Будет ли в русской истории прощение за эту неблаговидную роль, навязанную, впрочем, а не выбранную? Перед русским массовым сознанием вряд ли. Но в порядке личного прощения – вполне возможно. Хотя бы за очерк изломанных и отвратительных революционных типов – европейских и русских. Или за русский язык, которым Герцен столь блестяще владел, иногда употребляя его во благо: «Жесток человек, и одни долгие испытания укрощают его; жесток в своем неведении ребенок, жесток юноша, гордый своей чистотой, жесток поп, гордый своей святостью, и доктринер, гордый своей наукой, – все мы беспощадны и всего беспощаднее, когда мы правы. Сердце обыкновенно растворяется и становится мягким вслед за глубокими рубцами, за обожженными крыльями, за сознанными падениями; вслед за испугом, который обдает человека холодом, когда он один, без свидетелей начинает догадываться – какой он слабый и дрянной человек. Сердце становится кротче; обтирая пот ужаса, стыда, боясь свидетеля, он ищет себе оправдании – и находит их другому. Роль судьи, палача с той минуты поселяет в нем отвращение».

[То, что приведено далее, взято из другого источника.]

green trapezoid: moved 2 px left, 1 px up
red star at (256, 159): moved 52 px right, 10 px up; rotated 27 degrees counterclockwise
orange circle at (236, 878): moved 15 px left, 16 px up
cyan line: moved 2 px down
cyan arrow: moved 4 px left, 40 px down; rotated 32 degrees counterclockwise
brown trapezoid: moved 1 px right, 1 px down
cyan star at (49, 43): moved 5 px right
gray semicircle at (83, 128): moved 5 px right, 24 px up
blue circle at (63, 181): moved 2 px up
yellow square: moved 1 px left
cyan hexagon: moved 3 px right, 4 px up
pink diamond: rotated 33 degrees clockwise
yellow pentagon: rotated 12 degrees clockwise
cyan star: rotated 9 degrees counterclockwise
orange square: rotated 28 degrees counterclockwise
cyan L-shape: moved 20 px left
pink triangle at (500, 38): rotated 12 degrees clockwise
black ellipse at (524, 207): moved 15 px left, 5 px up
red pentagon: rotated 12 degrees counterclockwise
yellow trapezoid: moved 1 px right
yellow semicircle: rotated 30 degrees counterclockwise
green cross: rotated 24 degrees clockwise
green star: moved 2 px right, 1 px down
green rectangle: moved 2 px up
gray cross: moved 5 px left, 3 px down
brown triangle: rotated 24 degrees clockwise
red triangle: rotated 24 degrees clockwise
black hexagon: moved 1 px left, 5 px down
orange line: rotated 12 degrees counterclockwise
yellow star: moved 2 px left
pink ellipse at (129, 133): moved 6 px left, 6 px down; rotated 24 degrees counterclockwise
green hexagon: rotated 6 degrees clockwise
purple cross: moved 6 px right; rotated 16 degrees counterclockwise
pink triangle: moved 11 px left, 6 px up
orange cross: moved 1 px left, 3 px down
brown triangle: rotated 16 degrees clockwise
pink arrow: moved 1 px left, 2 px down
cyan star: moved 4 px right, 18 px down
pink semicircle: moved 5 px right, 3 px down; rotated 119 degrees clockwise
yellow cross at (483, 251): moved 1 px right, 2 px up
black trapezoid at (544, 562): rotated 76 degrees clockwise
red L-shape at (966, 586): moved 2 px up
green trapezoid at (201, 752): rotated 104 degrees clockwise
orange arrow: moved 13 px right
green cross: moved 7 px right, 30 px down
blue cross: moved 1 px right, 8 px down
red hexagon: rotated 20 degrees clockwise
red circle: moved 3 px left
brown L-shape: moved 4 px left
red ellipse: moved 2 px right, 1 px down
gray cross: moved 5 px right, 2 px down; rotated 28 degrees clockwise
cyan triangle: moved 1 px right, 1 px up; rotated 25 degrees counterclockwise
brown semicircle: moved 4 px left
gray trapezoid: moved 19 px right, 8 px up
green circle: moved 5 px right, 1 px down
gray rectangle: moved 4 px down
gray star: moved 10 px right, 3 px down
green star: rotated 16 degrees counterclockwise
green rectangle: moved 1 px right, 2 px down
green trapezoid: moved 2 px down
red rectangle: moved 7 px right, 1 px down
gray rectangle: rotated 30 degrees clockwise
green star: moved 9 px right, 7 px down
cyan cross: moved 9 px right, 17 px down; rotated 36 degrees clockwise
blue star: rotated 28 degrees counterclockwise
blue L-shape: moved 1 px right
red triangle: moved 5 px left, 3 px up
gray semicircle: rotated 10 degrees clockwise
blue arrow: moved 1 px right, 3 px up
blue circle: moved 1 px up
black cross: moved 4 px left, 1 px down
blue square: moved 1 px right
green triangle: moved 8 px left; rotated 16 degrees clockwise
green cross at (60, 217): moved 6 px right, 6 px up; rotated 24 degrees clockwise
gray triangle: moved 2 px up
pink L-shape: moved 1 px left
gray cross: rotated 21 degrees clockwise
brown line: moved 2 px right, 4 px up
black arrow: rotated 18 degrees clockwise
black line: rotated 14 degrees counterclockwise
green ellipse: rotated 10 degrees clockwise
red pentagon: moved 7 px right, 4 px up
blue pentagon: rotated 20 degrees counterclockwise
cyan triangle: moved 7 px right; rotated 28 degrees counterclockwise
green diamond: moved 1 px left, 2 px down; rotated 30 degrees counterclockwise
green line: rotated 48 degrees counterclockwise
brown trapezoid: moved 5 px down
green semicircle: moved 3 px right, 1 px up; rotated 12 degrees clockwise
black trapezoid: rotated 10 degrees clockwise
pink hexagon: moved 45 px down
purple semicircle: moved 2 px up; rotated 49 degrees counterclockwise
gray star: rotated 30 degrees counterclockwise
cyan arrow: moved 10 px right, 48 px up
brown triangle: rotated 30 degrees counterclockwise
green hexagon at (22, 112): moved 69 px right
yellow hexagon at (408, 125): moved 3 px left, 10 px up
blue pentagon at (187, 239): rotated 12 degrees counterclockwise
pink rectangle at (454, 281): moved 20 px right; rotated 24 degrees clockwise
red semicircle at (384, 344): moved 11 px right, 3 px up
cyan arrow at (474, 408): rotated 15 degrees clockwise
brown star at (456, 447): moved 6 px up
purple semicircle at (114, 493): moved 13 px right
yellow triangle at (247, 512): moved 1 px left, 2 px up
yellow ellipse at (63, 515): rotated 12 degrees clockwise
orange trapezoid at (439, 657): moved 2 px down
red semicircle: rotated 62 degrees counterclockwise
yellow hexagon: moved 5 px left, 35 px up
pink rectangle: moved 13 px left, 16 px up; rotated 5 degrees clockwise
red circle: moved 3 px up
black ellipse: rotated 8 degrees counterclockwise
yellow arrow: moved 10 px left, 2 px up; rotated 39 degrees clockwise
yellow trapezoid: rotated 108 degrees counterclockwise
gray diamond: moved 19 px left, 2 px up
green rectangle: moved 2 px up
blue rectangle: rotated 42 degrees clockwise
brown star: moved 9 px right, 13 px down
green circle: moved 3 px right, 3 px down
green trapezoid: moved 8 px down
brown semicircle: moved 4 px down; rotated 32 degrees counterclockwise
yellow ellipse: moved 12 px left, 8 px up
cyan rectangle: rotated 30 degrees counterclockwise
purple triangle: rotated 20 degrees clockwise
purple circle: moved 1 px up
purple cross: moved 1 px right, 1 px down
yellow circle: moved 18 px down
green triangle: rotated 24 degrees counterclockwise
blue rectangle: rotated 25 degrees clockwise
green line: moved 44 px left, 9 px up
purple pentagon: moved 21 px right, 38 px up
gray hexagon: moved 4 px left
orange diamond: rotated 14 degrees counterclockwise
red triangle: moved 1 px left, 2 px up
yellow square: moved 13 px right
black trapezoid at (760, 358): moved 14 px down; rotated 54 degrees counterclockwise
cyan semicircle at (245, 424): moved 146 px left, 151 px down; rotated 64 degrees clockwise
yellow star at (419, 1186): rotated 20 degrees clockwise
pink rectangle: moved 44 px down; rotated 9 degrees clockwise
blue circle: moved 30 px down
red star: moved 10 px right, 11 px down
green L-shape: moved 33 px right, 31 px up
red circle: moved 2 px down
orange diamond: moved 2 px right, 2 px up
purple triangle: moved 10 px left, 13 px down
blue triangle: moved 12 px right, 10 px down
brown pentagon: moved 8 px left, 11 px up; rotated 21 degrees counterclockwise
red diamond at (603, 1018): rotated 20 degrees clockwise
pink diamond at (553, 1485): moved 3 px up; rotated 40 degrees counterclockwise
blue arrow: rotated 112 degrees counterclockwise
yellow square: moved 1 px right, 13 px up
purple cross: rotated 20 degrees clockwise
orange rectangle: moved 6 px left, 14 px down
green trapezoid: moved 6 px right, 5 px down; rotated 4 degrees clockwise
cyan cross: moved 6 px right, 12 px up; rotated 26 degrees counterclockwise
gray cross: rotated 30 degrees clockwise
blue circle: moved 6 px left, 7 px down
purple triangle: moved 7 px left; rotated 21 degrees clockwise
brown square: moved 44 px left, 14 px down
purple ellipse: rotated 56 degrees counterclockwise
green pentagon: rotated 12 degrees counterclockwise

Достоевский в «Дневнике писателя» описывает противоречивую личность Герцена, называя его «продукт нашего барства», который «родился эмигрантом». Достоевский признает в нем блестящего писателя, остроумца, собеседника, но в то же время – и русского барича, который должен был стать социалистом «безо всякой нужды и цели, а из одного только “логического течения идей” и от сердечной пустоты на родине». И тем самым отречься от своего народа: «Герцену как будто сама история предназначила выразить собою в самом ярком типе этот разрыв с народом огромного большинства образованного нашего сословия. В этом смысле это тип исторический. Отделясь от народа, они естественно потеряли и Бога. Беспокойные из них стали атеистами; вялые и спокойные – индифферентными. К русскому народу они питали лишь одно презрение, воображая и веруя в то же время, что любят его и желают ему всего лучшего. Они любили его отрицательно, воображая вместо него какой-то идеальный народ, – каким бы должен быть, по их понятиям, русский народ».
В каком-то смысле образ Герцена иллюстрирует и беспочвенность советской интеллигенции, которая также – без всякой нужды и цели – сыграла вместе с коммунистической бюрократией в «русскую рулетку», порушив и разорив собственную страну. Образ Герцена витал над экзальтированными толпами, толкавшими во власть нигилистов на рубеже 80–90-х гг. XX века.